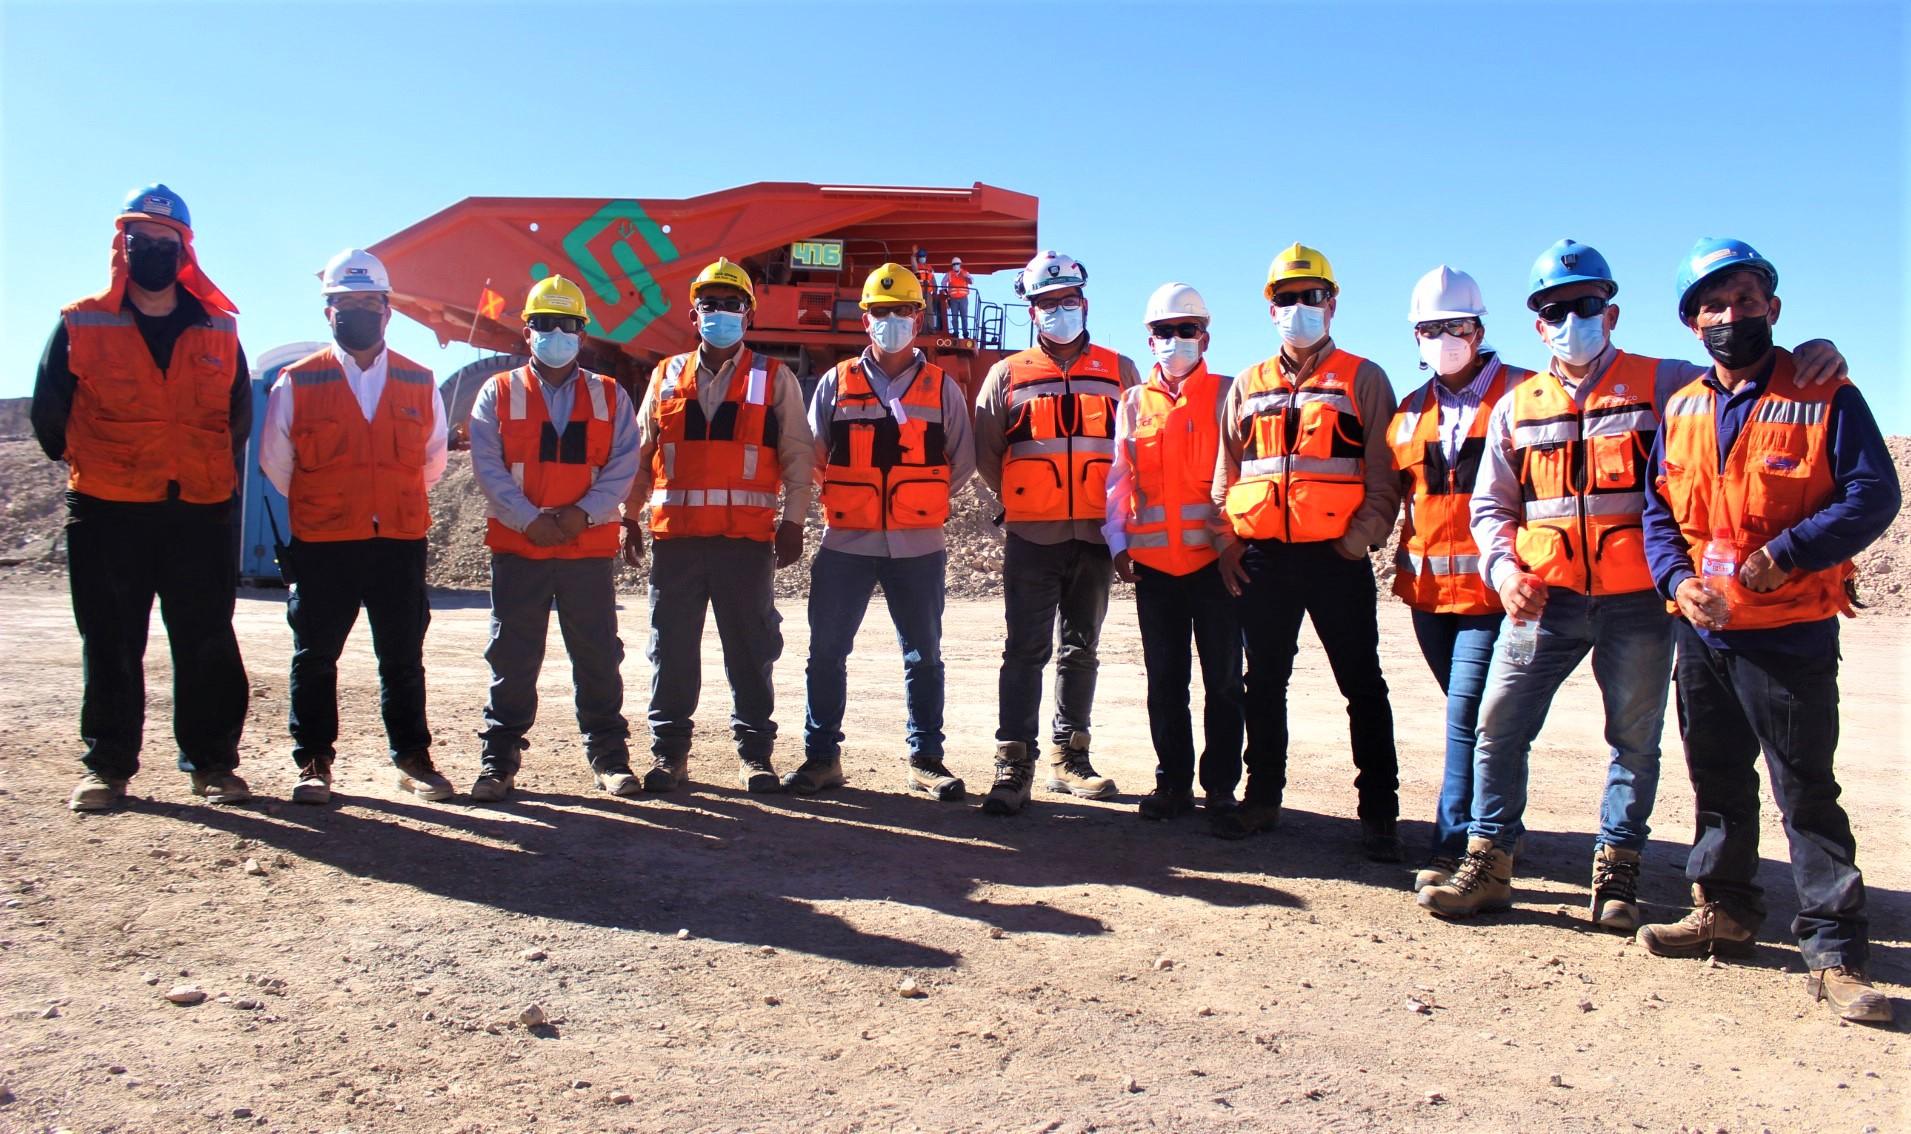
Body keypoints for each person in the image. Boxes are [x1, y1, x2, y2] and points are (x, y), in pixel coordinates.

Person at [1418, 238, 1849, 928]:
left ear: (1610, 313)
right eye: (1554, 310)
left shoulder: (1665, 381)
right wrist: (1503, 572)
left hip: (1639, 604)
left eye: (1586, 304)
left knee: (1634, 739)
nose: (1571, 320)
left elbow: (1743, 376)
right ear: (1537, 326)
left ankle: (1617, 870)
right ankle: (1488, 860)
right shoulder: (1515, 407)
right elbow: (1492, 508)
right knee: (1497, 725)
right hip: (1542, 602)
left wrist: (1810, 353)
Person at [1637, 238, 1897, 1024]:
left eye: (1744, 301)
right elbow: (1657, 512)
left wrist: (1784, 556)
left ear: (1771, 309)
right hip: (1705, 632)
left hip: (1787, 630)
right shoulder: (1681, 407)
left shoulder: (1822, 392)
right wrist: (1676, 582)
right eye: (1712, 305)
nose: (1730, 316)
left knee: (1804, 791)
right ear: (1690, 323)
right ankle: (1724, 910)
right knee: (1716, 781)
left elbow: (1871, 494)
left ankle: (1833, 948)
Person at [35, 184, 252, 812]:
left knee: (206, 639)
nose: (154, 249)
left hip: (198, 510)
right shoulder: (80, 322)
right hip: (108, 510)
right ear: (122, 245)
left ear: (184, 250)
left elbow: (236, 418)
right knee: (110, 639)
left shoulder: (218, 328)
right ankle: (106, 768)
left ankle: (212, 766)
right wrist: (110, 465)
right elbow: (50, 418)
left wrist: (194, 468)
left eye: (166, 241)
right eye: (142, 239)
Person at [1211, 244, 1403, 860]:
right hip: (1264, 558)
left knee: (1362, 684)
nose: (1299, 307)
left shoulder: (1364, 378)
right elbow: (1227, 473)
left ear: (1332, 303)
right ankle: (1262, 798)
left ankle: (1379, 813)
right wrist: (1227, 540)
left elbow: (1385, 475)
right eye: (1286, 298)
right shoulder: (1248, 383)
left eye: (1311, 296)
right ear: (1271, 309)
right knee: (1264, 682)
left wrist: (1358, 539)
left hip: (1336, 559)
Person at [259, 248, 451, 805]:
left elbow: (432, 461)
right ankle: (313, 761)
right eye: (347, 304)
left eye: (369, 303)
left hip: (397, 541)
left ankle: (412, 759)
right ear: (329, 313)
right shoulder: (297, 382)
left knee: (402, 658)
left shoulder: (419, 380)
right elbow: (277, 463)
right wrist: (335, 503)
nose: (359, 313)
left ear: (387, 311)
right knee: (316, 657)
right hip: (324, 544)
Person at [784, 264, 976, 799]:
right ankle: (821, 757)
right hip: (845, 542)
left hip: (919, 546)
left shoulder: (942, 388)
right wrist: (856, 500)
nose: (893, 320)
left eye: (903, 311)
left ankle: (927, 759)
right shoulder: (835, 382)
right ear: (865, 319)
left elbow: (962, 461)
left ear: (920, 318)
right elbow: (814, 455)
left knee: (924, 656)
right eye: (882, 312)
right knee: (826, 653)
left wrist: (916, 501)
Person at [625, 258, 815, 794]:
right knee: (671, 649)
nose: (721, 313)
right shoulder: (665, 375)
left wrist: (794, 521)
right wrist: (627, 516)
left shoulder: (774, 378)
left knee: (751, 649)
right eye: (710, 304)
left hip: (745, 542)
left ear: (748, 315)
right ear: (694, 314)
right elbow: (641, 455)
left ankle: (755, 757)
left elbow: (798, 455)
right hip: (677, 541)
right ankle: (669, 755)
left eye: (732, 304)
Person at [972, 250, 1139, 816]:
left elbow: (1135, 449)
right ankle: (1014, 762)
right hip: (1032, 536)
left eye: (1067, 300)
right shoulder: (1007, 374)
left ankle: (1071, 757)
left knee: (1081, 649)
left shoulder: (1121, 370)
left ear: (1084, 303)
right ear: (1032, 311)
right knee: (1024, 650)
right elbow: (988, 452)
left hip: (1096, 535)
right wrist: (1027, 497)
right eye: (1047, 302)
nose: (1059, 310)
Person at [466, 275, 641, 801]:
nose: (557, 334)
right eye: (545, 323)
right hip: (521, 549)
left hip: (586, 550)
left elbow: (624, 463)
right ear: (527, 331)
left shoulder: (610, 395)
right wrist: (529, 520)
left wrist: (582, 515)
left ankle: (610, 758)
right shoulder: (497, 392)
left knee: (597, 657)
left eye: (567, 324)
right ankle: (498, 761)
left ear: (583, 334)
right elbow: (488, 466)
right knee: (512, 658)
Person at [1388, 266, 1531, 889]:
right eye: (1431, 328)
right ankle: (1498, 832)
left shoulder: (1526, 393)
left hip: (1496, 592)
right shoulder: (1409, 410)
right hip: (1427, 596)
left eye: (1457, 326)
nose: (1445, 339)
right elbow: (1393, 493)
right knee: (1482, 720)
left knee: (1468, 715)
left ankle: (1453, 847)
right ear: (1415, 336)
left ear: (1478, 328)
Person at [1104, 283, 1243, 821]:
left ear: (1204, 337)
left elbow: (1242, 474)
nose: (1175, 339)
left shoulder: (1229, 394)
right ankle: (1173, 785)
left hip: (1216, 564)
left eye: (1186, 329)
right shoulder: (1134, 402)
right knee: (1165, 683)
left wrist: (1235, 544)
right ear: (1150, 339)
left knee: (1224, 683)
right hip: (1155, 569)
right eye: (1164, 331)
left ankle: (1222, 788)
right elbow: (1120, 477)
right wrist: (1118, 541)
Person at [944, 256, 974, 339]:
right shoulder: (949, 274)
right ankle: (956, 333)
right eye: (954, 264)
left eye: (957, 264)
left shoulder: (965, 273)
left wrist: (965, 278)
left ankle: (965, 334)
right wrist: (946, 293)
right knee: (954, 317)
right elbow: (943, 283)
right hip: (953, 299)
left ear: (960, 264)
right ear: (952, 265)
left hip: (963, 298)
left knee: (964, 317)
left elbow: (972, 281)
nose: (955, 265)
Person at [913, 249, 941, 333]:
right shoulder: (916, 267)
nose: (922, 258)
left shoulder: (929, 268)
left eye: (923, 256)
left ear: (925, 257)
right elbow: (913, 264)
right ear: (918, 258)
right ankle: (919, 328)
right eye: (921, 256)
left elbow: (933, 279)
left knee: (929, 310)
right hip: (919, 292)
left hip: (928, 292)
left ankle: (931, 328)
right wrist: (913, 255)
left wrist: (935, 291)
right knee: (919, 310)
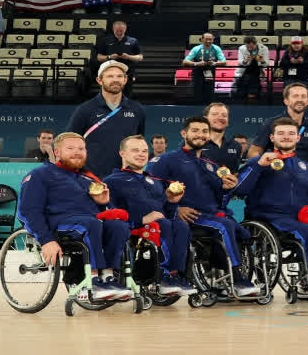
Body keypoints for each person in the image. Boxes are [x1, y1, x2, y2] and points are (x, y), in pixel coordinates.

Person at [146, 117, 258, 297]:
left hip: (210, 215)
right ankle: (237, 279)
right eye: (195, 131)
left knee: (239, 229)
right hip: (186, 216)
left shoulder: (212, 166)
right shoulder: (166, 160)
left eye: (204, 131)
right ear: (184, 133)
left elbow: (219, 198)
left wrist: (227, 189)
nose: (200, 135)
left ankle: (221, 276)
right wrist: (176, 209)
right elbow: (152, 189)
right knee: (225, 226)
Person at [16, 132, 132, 301]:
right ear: (57, 152)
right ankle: (93, 279)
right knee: (90, 224)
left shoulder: (89, 178)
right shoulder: (40, 174)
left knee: (118, 226)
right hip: (58, 224)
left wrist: (103, 203)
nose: (77, 152)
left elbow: (106, 212)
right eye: (70, 148)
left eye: (81, 148)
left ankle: (108, 277)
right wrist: (46, 240)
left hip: (89, 223)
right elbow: (27, 211)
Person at [233, 117, 308, 289]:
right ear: (272, 138)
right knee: (304, 230)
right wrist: (259, 166)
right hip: (268, 216)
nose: (286, 137)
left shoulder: (305, 167)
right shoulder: (258, 162)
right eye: (281, 133)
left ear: (298, 138)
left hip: (297, 217)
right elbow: (240, 190)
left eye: (291, 133)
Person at [104, 135, 196, 296]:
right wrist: (141, 220)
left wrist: (172, 201)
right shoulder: (111, 181)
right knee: (164, 225)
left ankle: (177, 275)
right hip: (134, 228)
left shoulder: (155, 181)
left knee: (181, 225)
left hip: (160, 226)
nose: (141, 154)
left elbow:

******************************

> [EXERCISE] In the data above, retype exactly and only the lines between the one holding "right hip: (1155, 569)" and the one holding "right knee: (919, 310)", inclusive.

> [RESULT]
right hip: (1155, 569)
right eye: (1164, 331)
left ankle: (1222, 788)
right elbow: (1120, 477)
right wrist: (1118, 541)
Person at [944, 256, 974, 339]:
right shoulder: (949, 274)
right ankle: (956, 333)
right eye: (954, 264)
left eye: (957, 264)
left shoulder: (965, 273)
left wrist: (965, 278)
left ankle: (965, 334)
right wrist: (946, 293)
right knee: (954, 317)
right elbow: (943, 283)
right hip: (953, 299)
left ear: (960, 264)
right ear: (952, 265)
left hip: (963, 298)
left knee: (964, 317)
left elbow: (972, 281)
nose: (955, 265)
Person at [913, 249, 941, 333]:
right shoulder: (916, 267)
nose: (922, 258)
left shoulder: (929, 268)
left eye: (923, 256)
left ear: (925, 257)
right elbow: (913, 264)
right ear: (918, 258)
right ankle: (919, 328)
right eye: (921, 256)
left elbow: (933, 279)
left knee: (929, 310)
right hip: (919, 292)
left hip: (928, 292)
left ankle: (931, 328)
right wrist: (913, 255)
left wrist: (935, 291)
right knee: (919, 310)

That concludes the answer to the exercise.